Distinguished international experts analysed this issue at the conference entitled “The political economy of gender equality”, which was held at ECLAC headquarters on 1 December 2011.

During the opening of the meeting, Alicia Bárcena, Executive Secretary of this regional commission of the United Nations, highlighted the importance of making progress so that the political economy of gender equality penetrates all sectors of society and is established as a key element of macroeconomic policies.

“It is important to break the statistical silence so that the real time which women dedicate to care work (of children, old persons and disabled) is made known,” she said. “Much progress has been made, but there is still much to do… The conceptions of gender must permeate all State public policies,” she stressed.

María Ángeles Durán, Professor from the Centre for Human and Social Sciences of the Institute for Economics, Geography and Demography of Spain, stated that not enough investment has been made to measure the “enormous effort in terms of work time” which women have made outside the market.

“Macroeconomic analysis must be changed completely. It must include resources which are not valued, such as unpaid work of women,” she said.

For example, she said that in Spain these jobs would represent 53% of GDP if they were included in official measurements. In this way, she was in favour of incorporating the time variable into public policies and services, such as transport and health.

Devaki Jain, Economist of the Institute of Social Studies Trust of India, also highlighted the importance of unpaid work of women. “We believe that women can generate growth through unpaid work,” she declared.

She carried out an analysis of the situation following the global crisis (2008), in which South-South cooperation has gained great importance. “Now is the time for economic and social democracy and this means considering women’s ideas on how to rebuild the world,” she declared.

“Gender equality cannot be achieved by itself. It must form part of economic policies and change the very meaning of these policies,” she stated.

Indira Hirway, Director from the Center for Development Alternatives, India, carried out a comprehensive analysis of the concept of unpaid work and how it affects the well-being of societies and economies in general.

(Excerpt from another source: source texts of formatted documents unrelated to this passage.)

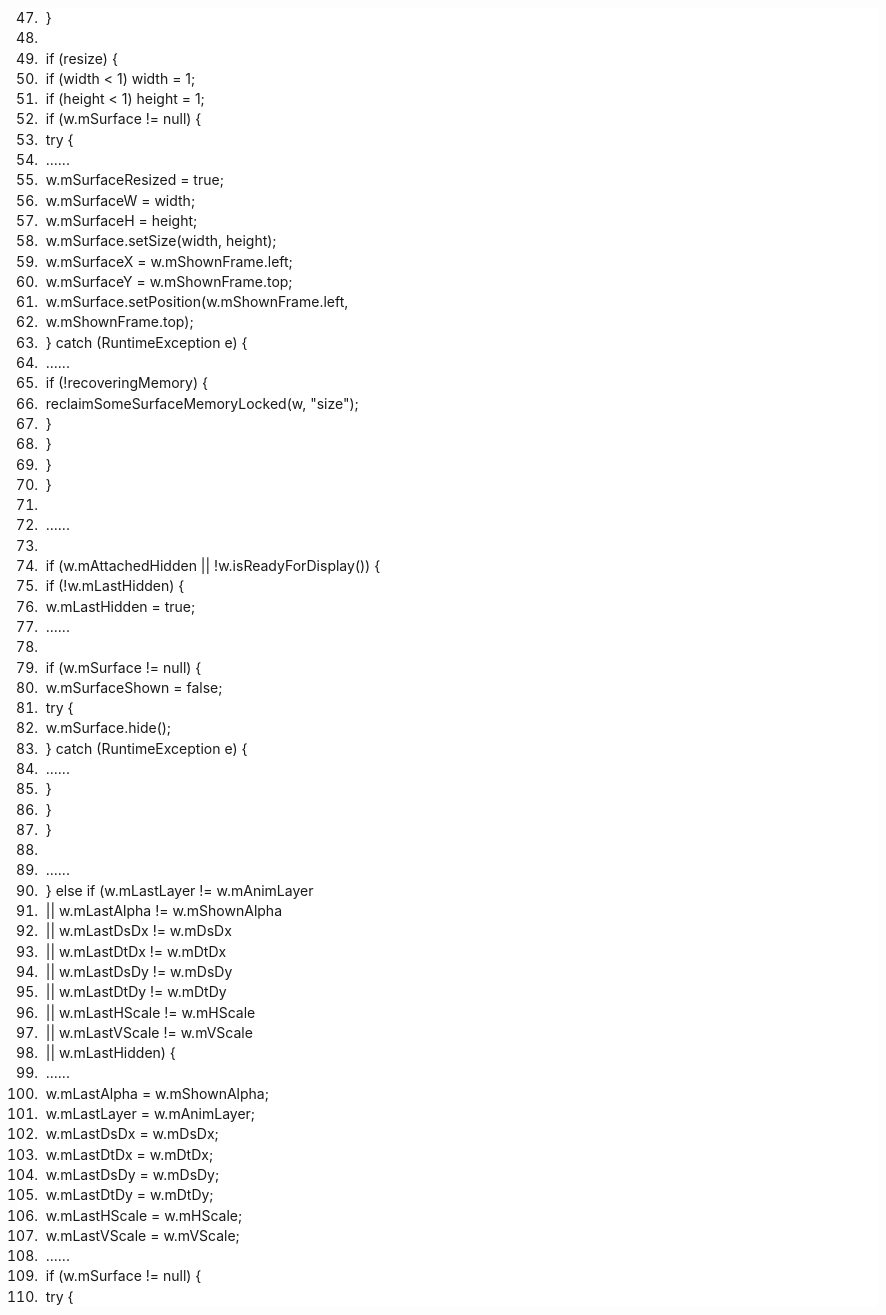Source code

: 47. ​        }  
48.   
49. ​        if (resize) {  
50. ​            if (width < 1) width = 1;  
51. ​            if (height < 1) height = 1;  
52. ​            if (w.mSurface != null) {  
53. ​                try {  
54. ​                    ......  
55. ​                    w.mSurfaceResized = true;  
56. ​                    w.mSurfaceW = width;  
57. ​                    w.mSurfaceH = height;  
58. ​                    w.mSurface.setSize(width, height);  
59. ​                    w.mSurfaceX = w.mShownFrame.left;  
60. ​                    w.mSurfaceY = w.mShownFrame.top;  
61. ​                    w.mSurface.setPosition(w.mShownFrame.left,  
62. ​                            w.mShownFrame.top);  
63. ​                } catch (RuntimeException e) {  
64. ​                    ......  
65. ​                    if (!recoveringMemory) {  
66. ​                        reclaimSomeSurfaceMemoryLocked(w, "size");  
67. ​                    }  
68. ​                }  
69. ​            }  
70. ​        }  
71.   
72. ​        ......  
73.   
74. ​        if (w.mAttachedHidden || !w.isReadyForDisplay()) {  
75. ​            if (!w.mLastHidden) {  
76. ​                w.mLastHidden = true;  
77. ​                ......  
78.   
79. ​                if (w.mSurface != null) {  
80. ​                    w.mSurfaceShown = false;  
81. ​                    try {  
82. ​                        w.mSurface.hide();  
83. ​                    } catch (RuntimeException e) {  
84. ​                        ......  
85. ​                    }  
86. ​                }  
87. ​            }    
88.   
89. ​            ......  
90. ​        } else if (w.mLastLayer != w.mAnimLayer  
91. ​                || w.mLastAlpha != w.mShownAlpha  
92. ​                || w.mLastDsDx != w.mDsDx  
93. ​                || w.mLastDtDx != w.mDtDx  
94. ​                || w.mLastDsDy != w.mDsDy  
95. ​                || w.mLastDtDy != w.mDtDy  
96. ​                || w.mLastHScale != w.mHScale  
97. ​                || w.mLastVScale != w.mVScale  
98. ​                || w.mLastHidden) {      
99. ​            ......  
100. ​            w.mLastAlpha = w.mShownAlpha;  
101. ​            w.mLastLayer = w.mAnimLayer;  
102. ​            w.mLastDsDx = w.mDsDx;  
103. ​            w.mLastDtDx = w.mDtDx;  
104. ​            w.mLastDsDy = w.mDsDy;  
105. ​            w.mLastDtDy = w.mDtDy;  
106. ​            w.mLastHScale = w.mHScale;  
107. ​            w.mLastVScale = w.mVScale;  
108. ​            ......  
109. ​            if (w.mSurface != null) {  
110. ​               try {  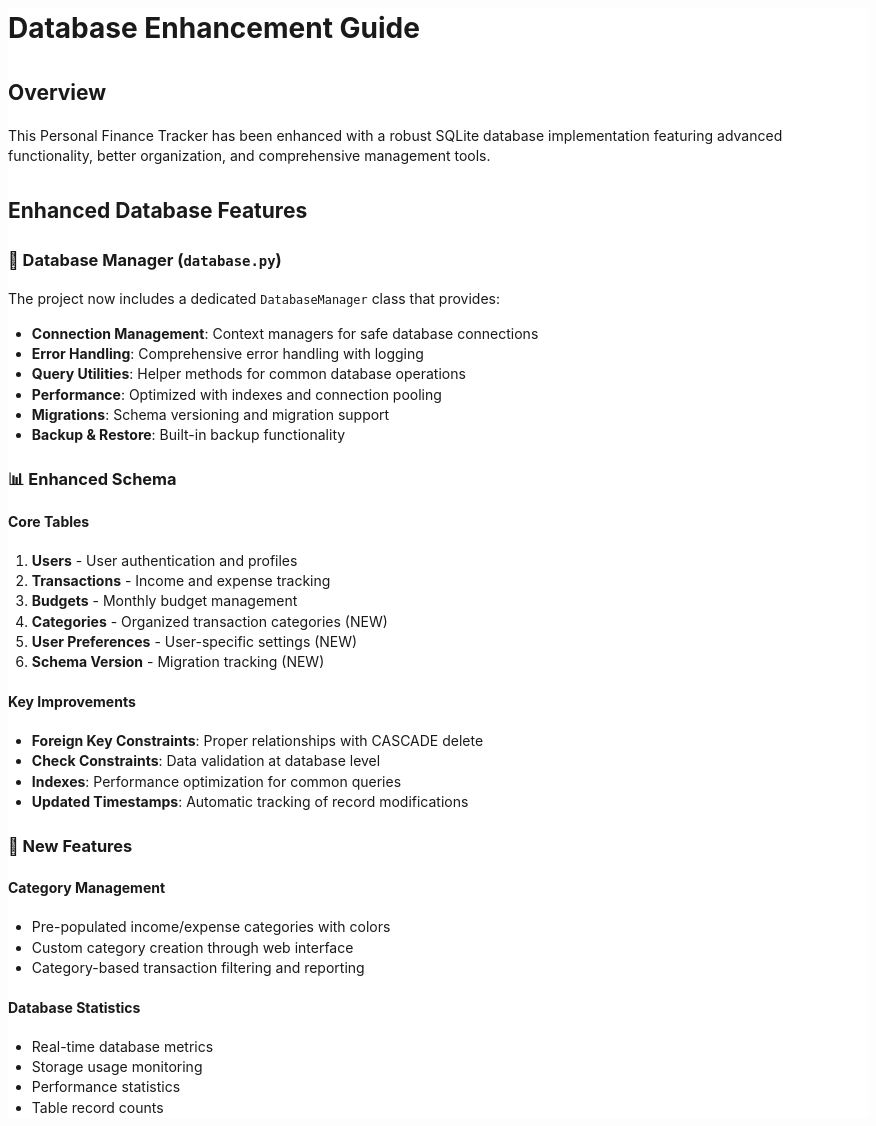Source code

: # Database Enhancement Guide

## Overview

This Personal Finance Tracker has been enhanced with a robust SQLite database implementation featuring advanced functionality, better organization, and comprehensive management tools.

## Enhanced Database Features

### 🔧 Database Manager (`database.py`)

The project now includes a dedicated `DatabaseManager` class that provides:

- **Connection Management**: Context managers for safe database connections
- **Error Handling**: Comprehensive error handling with logging
- **Query Utilities**: Helper methods for common database operations
- **Performance**: Optimized with indexes and connection pooling
- **Migrations**: Schema versioning and migration support
- **Backup & Restore**: Built-in backup functionality

### 📊 Enhanced Schema

#### Core Tables
1. **Users** - User authentication and profiles
2. **Transactions** - Income and expense tracking
3. **Budgets** - Monthly budget management
4. **Categories** - Organized transaction categories (NEW)
5. **User Preferences** - User-specific settings (NEW)
6. **Schema Version** - Migration tracking (NEW)

#### Key Improvements
- **Foreign Key Constraints**: Proper relationships with CASCADE delete
- **Check Constraints**: Data validation at database level
- **Indexes**: Performance optimization for common queries
- **Updated Timestamps**: Automatic tracking of record modifications

### 🎯 New Features

#### Category Management
- Pre-populated income/expense categories with colors
- Custom category creation through web interface
- Category-based transaction filtering and reporting

#### Database Statistics
- Real-time database metrics
- Storage usage monitoring
- Performance statistics
- Table record counts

She explained that unpaid work subsidizes the market economy, since it reduces the cost of work and the funds allocated for wages, and at the same time it raises earnings and accumulation. “If unpaid work did not exist, employers would have to pay higher salaries to their workers, therefore, reducing their earnings,” she stated.

Sonia Montaño, Director of the Division for Gender Affairs of ECLAC, closed the conference highlighting the fact that gender equality thinking has gradually shifted to the public sector.

She also recounted the main ideas discussed during the Forty-sixth meeting of the Presiding Officers of the Regional Conference on Women in Latin America and the Caribbean, which was held from 28 to 30 November at ECLAC headquarters and was attended by ministers and authorities for Women from 19 countries in Latin America and the Caribbean, and the International Seminar Policies on time, time for policies, which discussed how men and women are distributing their time, taking into account paid work, household duties and other daily activities.

Montaño stated that it is of utmost importance to have a real discussion on equality, “which is based on the concept of total workload, which includes the production of goods and services in the public and private sectors”. “The concept of work as something associated only with a wage and income must change,” she stressed.

She also highlighted the fact that some countries in the region are already producing time-use statistics due to the huge demand for care activities which has emerged. However, she stressed that it is not enough to show figures relating to equality, but arguments to encourage the participation of women in all sectors must also be given.